[Start of Attachment]
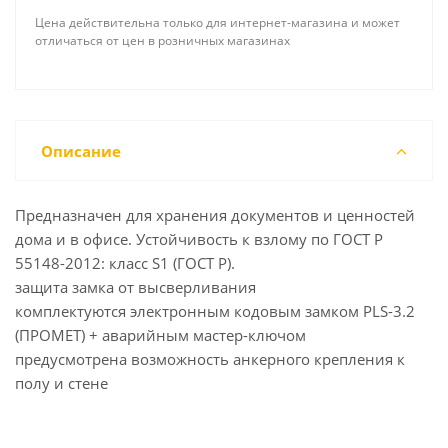
Цена действительна только для интернет-магазина и может
отличаться от цен в розничных магазинах
Описание
Предназначен для хранения документов и ценностей
дома и в офисе. Устойчивость к взлому по ГОСТ Р
55148-2012: класс S1 (ГОСТ Р).
защита замка от высверливания
комплектуются электронным кодовым замком PLS-3.2
(ПРОМЕТ) + аварийным мастер-ключом
предусмотрена возможность анкерного крепления к
полу и стене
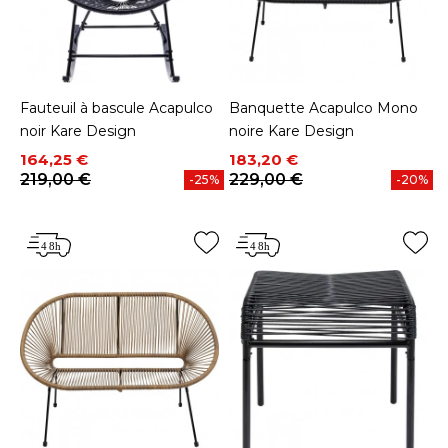
Fauteuil à bascule Acapulco
Banquette Acapulco Mono
noir Kare Design
noire Kare Design
Prix
Prix de base
Prix
Prix de base
164,25 €
183,20 €
219,00 €
229,00 €
-25%
-20%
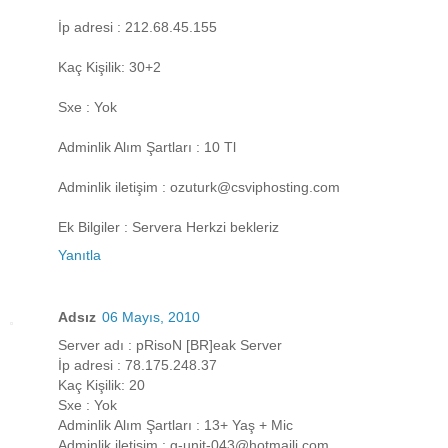
İp adresi : 212.68.45.155
Kaç Kişilik: 30+2
Sxe : Yok
Adminlik Alım Şartları : 10 Tl
Adminlik iletişim : ozuturk@csviphosting.com
Ek Bilgiler : Servera Herkzi bekleriz
Yanıtla
Adsız
06 Mayıs, 2010
Server adı : pRisoN [BR]eak Server
İp adresi : 78.175.248.37
Kaç Kişilik: 20
Sxe : Yok
Adminlik Alım Şartları : 13+ Yaş + Mic
Adminlik iletişim : g-unit-043@hotmaili.com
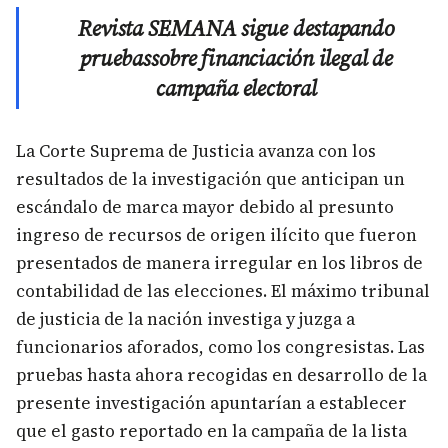
Revista SEMANA sigue destapando
pruebassobre financiación ilegal de
campaña electoral
La Corte Suprema de Justicia avanza con los
resultados de la investigación que anticipan un
escándalo de marca mayor debido al presunto
ingreso de recursos de origen ilícito que fueron
presentados de manera irregular en los libros de
contabilidad de las elecciones. El máximo tribunal
de justicia de la nación investiga y juzga a
funcionarios aforados, como los congresistas. Las
pruebas hasta ahora recogidas en desarrollo de la
presente investigación apuntarían a establecer
que el gasto reportado en la campaña de la lista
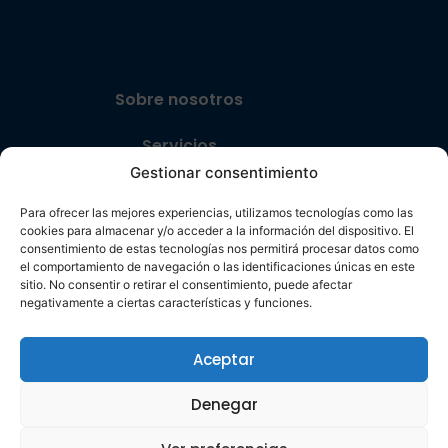
Sobre nosotros
Servicios
Gestionar consentimiento
Aeropuertos
Para ofrecer las mejores experiencias, utilizamos tecnologías como las
cookies para almacenar y/o acceder a la información del dispositivo. El
Tecnología
consentimiento de estas tecnologías nos permitirá procesar datos como
el comportamiento de navegación o las identificaciones únicas en este
Proyectos
sitio. No consentir o retirar el consentimiento, puede afectar
negativamente a ciertas características y funciones.
Actualidad
Aceptar
Denegar
Viarium Ingeniería 2026 ©
Aviso legal
|
Política de
Todos los derechos
privacidad
|
Política de cookies
reservados
|
Canal Ético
[End of Attachment]
Task – Whenever a line in the entries above includes the word "campaña", pull that line out.

Task result –
campaña electoral
que el gasto reportado en la campaña de la lista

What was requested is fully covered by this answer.